Even as the federal government strives to institute a variety of measurable goals and workable institutions to deal with terrorist attacks, there are other factors which continue to hamper disaster rescue plans whenever there is need to (Olsen, 2005). A case in point is the large geographical area to be covered whenever a disaster occurs. This factor has continued to make it very difficult for disaster managers to respond sufficiently on disaster zones. In retrospect, it will also be challenging to cater for safety of First responders as required or appropriate Maniscalco PM, (Christen 2001).

In summing up this paper, it is indeed imperative to observe that disaster preparedness strategies and capacity building through training need to enhanced, if our country is to attain some degree and sense of security on matters pertaining to safety measures and risk management during disasters.
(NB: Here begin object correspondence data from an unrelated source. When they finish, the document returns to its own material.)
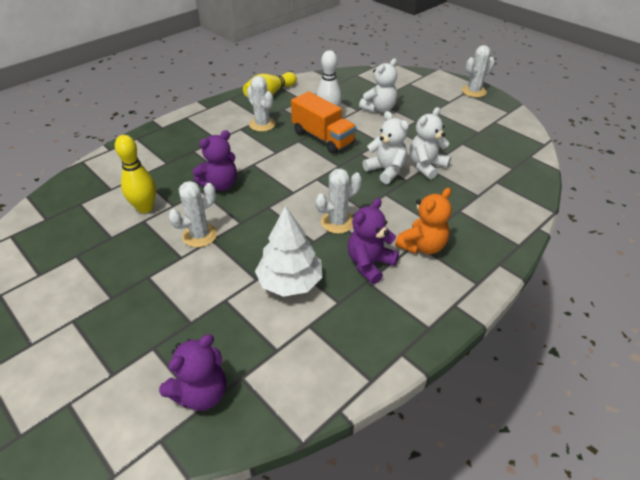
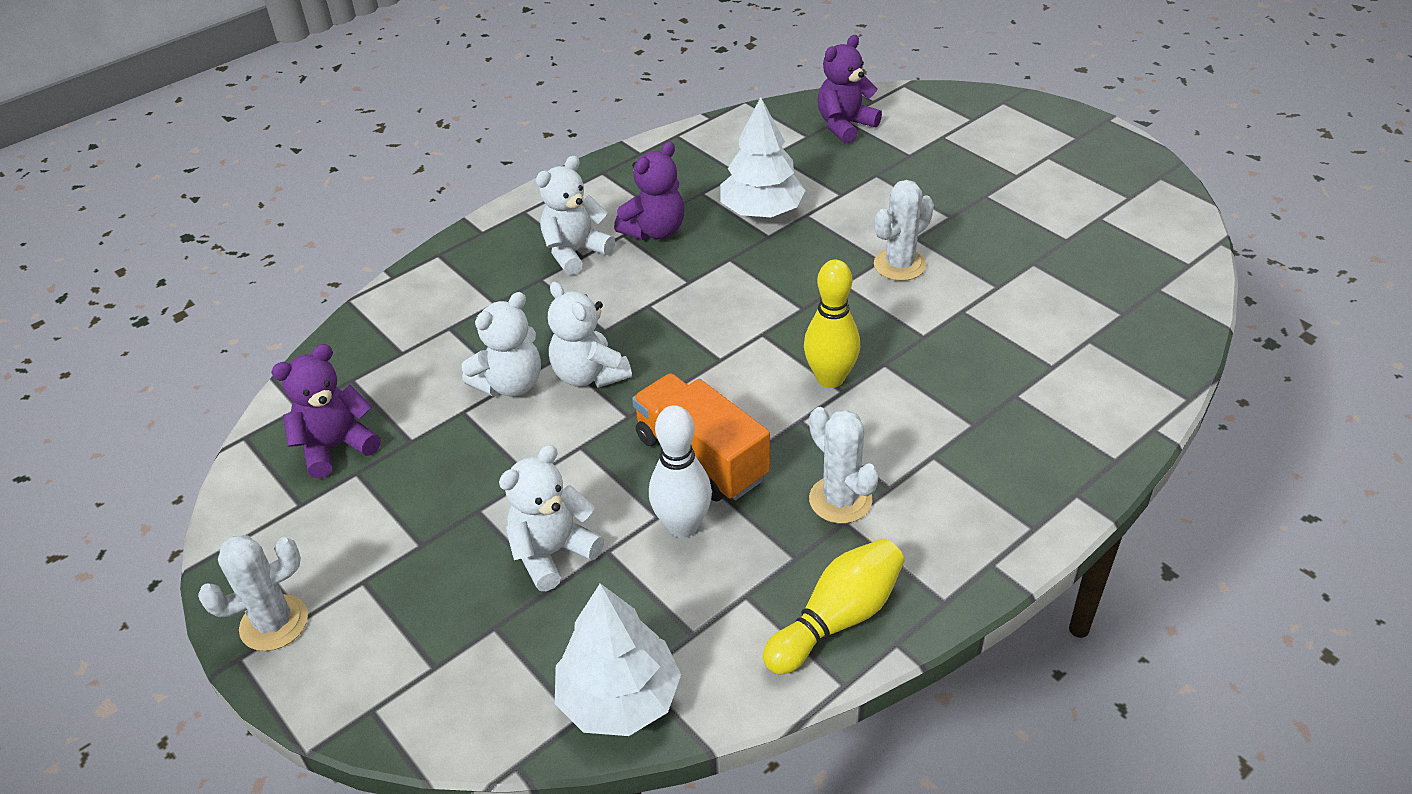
camera: 175 degrees left, 0 degrees up
yellow bowling pin [115,135,156,213] -> yellow bowling pin moved to [804,260,860,388]
purple teddy bear [192,130,237,191] -> purple teddy bear moved to [271,344,381,479]
white cactus [316,168,362,234] -> none
orange teddy bear [395,188,452,254] -> white teddy bear [536,156,615,275]
none -> white tree [555,583,681,736]

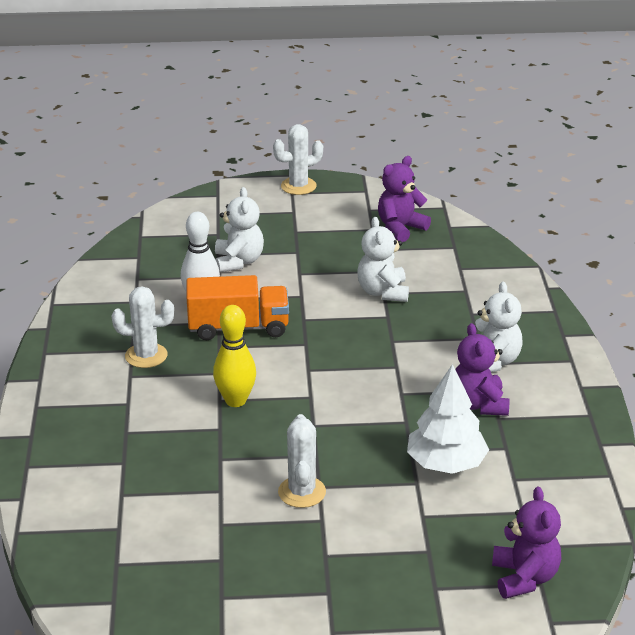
camera: 125 degrees right, 10 degrees down
white cactus [198,535,308,651] -> white cactus turned 60 degrees clockwise [273,124,323,195]
purple teddy bear [271,344,381,479] -> purple teddy bear turned 135 degrees counterclockwise [378,156,431,242]
white teddy bear [548,281,632,388] -> none
white tree [555,583,681,736] -> none
yellow bowling pin [763,538,905,675] -> none

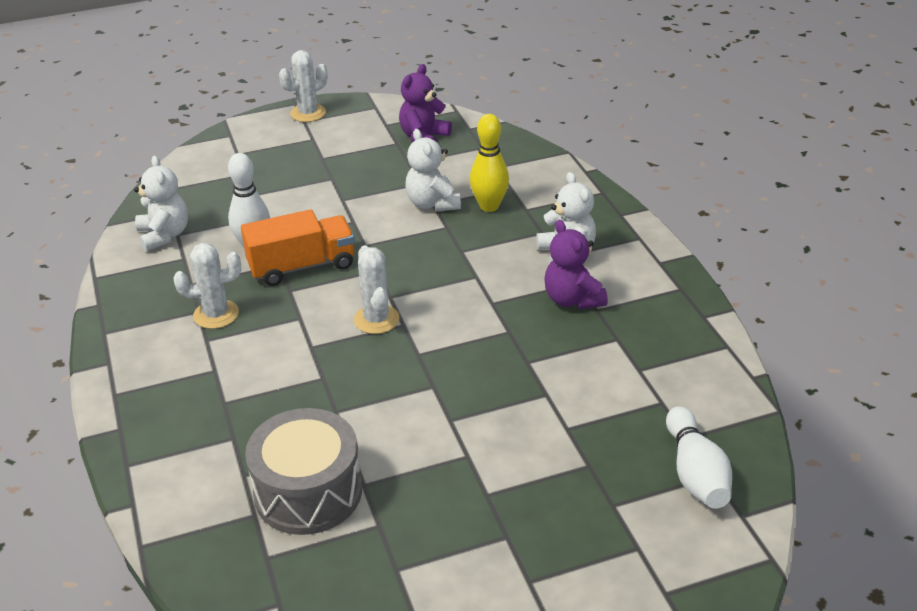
camera: 15 degrees left, 5 degrees up
yellow bowling pin [213,305,256,407] -> yellow bowling pin moved to [470,114,509,212]
white teddy bear [215,187,264,273] -> white teddy bear moved to [134,156,188,251]
white cactus [278,414,326,508] -> white cactus moved to [354,245,400,334]
white tree [407,364,489,474] -> none
purple teddy bear [492,486,561,599] -> white bowling pin [666,407,732,509]
none -> grey drum [245,408,362,535]

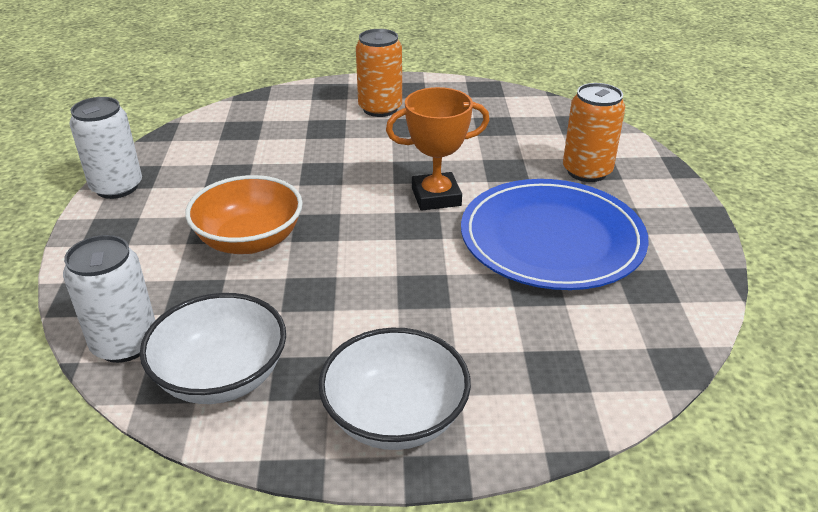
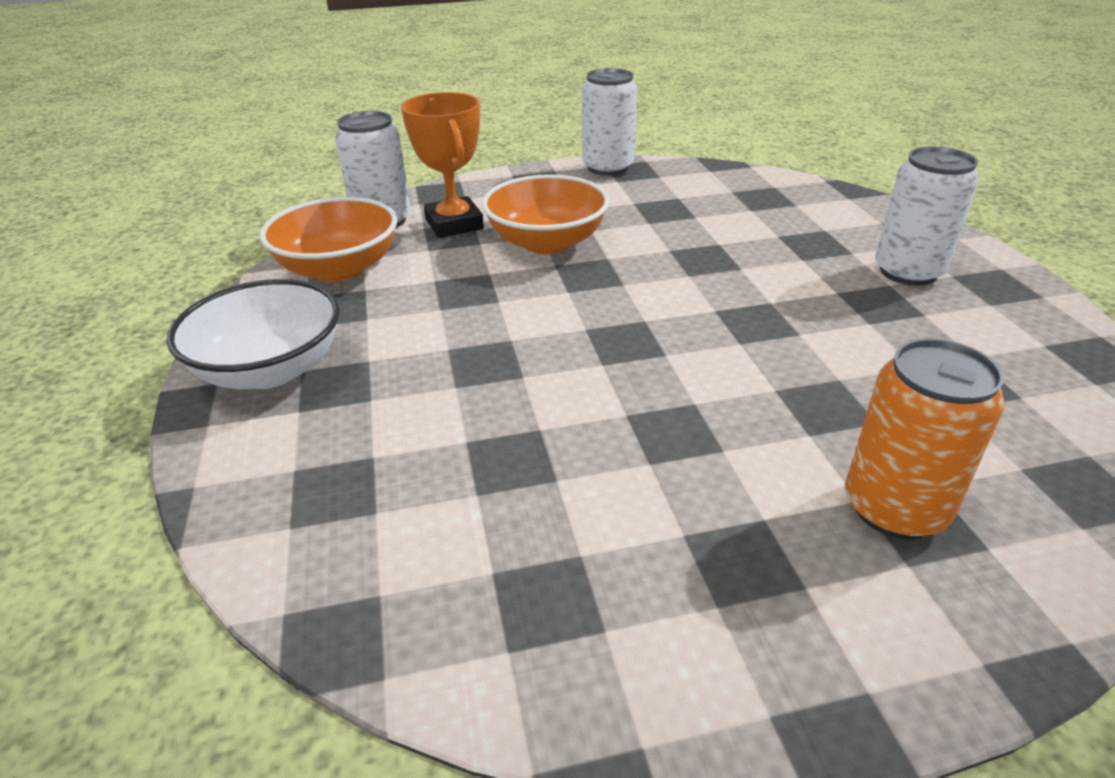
camera: 80 degrees right, 0 degrees up
white bowl [140,293,286,404] -> orange bowl [260,197,397,282]
orange can [356,29,402,117] -> white can [875,146,979,286]
orange trophy [386,87,490,211] -> orange trophy moved to [401,92,484,238]
blue plate [461,179,649,290] -> none

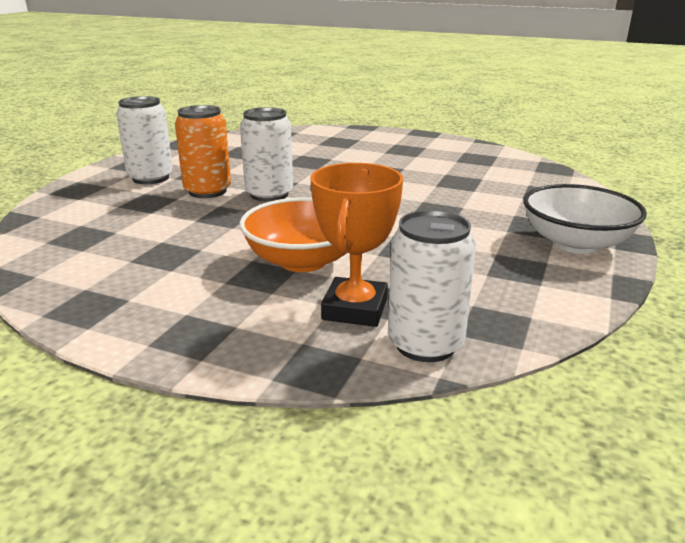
camera: 145 degrees left, 10 degrees down
orange bowl [260,197,397,282] -> none
white can [582,68,637,176] -> white can moved to [240,107,293,202]
orange can [845,339,1005,539] -> orange can moved to [175,105,231,198]

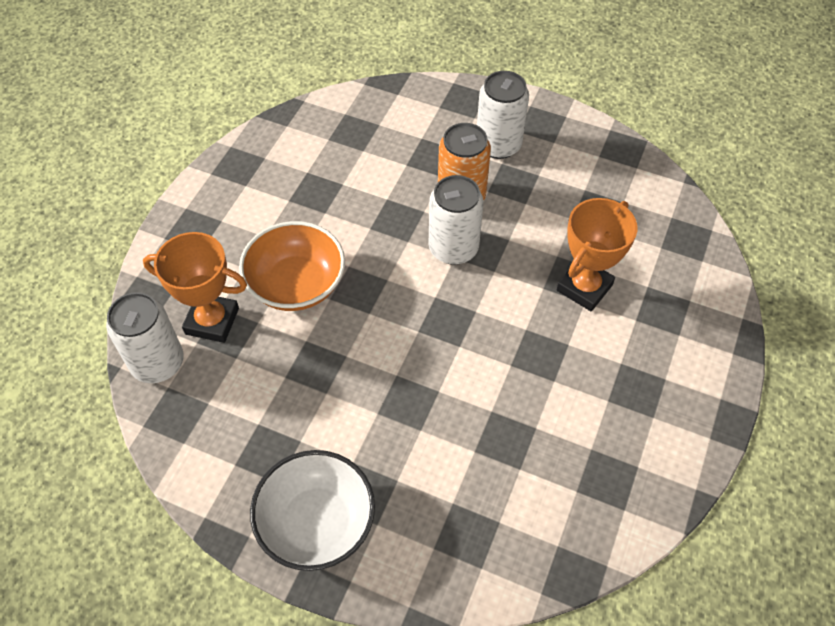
camera: 90 degrees right, 30 degrees up
none -> orange trophy [557,198,638,311]

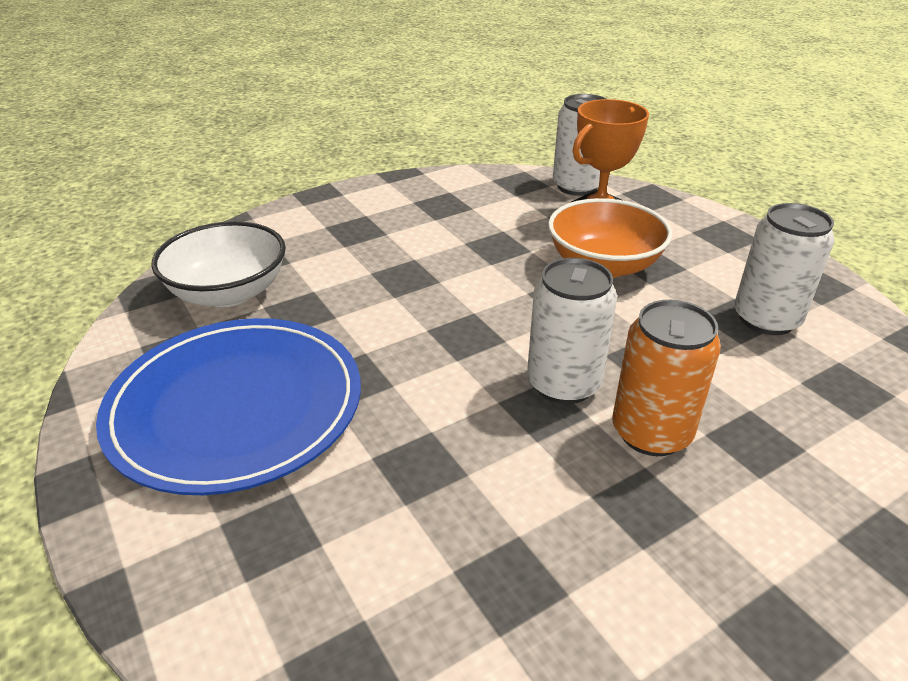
camera: 125 degrees right, 20 degrees down
white bowl [250,450,375,571] -> white bowl moved to [151,221,286,307]
white can [477,71,529,159] -> white can moved to [734,203,835,335]
orange trophy [557,198,638,311] -> none
none -> blue plate [96,318,361,495]

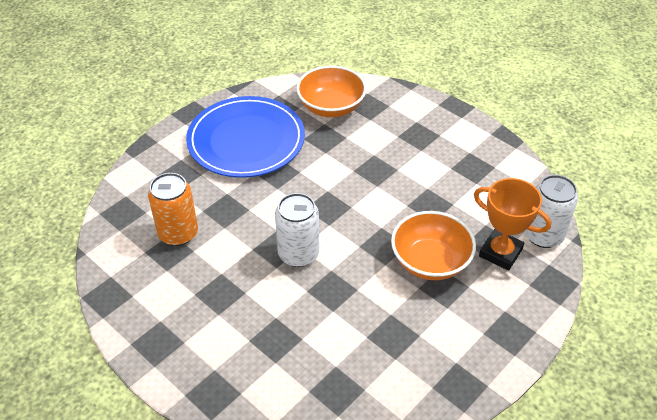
camera: 75 degrees right, 10 degrees up
white bowl [151,221,286,307] -> orange bowl [296,66,367,117]
orange can [613,300,721,456] -> orange can moved to [148,173,198,246]
white can [734,203,835,335] -> none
The September 11 terrorist attack was a tip of the iceberg on how the federal government may not have evolved the right measures and mechanisms to deal with early detection and prevention. The most debatable question here has been the safeguarding of first responders who may be in form of organizations and volunteers. Similarly, lack of a common procedure of handling disaster emergencies when these agencies take charge has equally complicated the risk and safety principles needed during such operations (Kipp & Loflin,1996).

The scene of the September 11, 2001 attack and the Crash Flight 93 which took place in Shanks Ville were easily identified promptly. It was also easy to establish that nobody survived. Such immediate feedback enables decision makers to reach at relevant decision making points and take required actions. This is one level of response mechanism that is required if our nation will have to be in a state of optimum preparati0on just in case an inevitable disaster strikes (Greene, 2002). Likewise, response operations which took place at the site of the World Trade Centre immediately after the terrorist attacks are a vivid indication of a complicated scenario. This is because the authorities could not make a defining line between the recovery and rescue plans. They were unable to do so due to the prevailing circumstances. Such hindrances should be dealt with well in advance in an attempt to eliminate slow response mechanisms.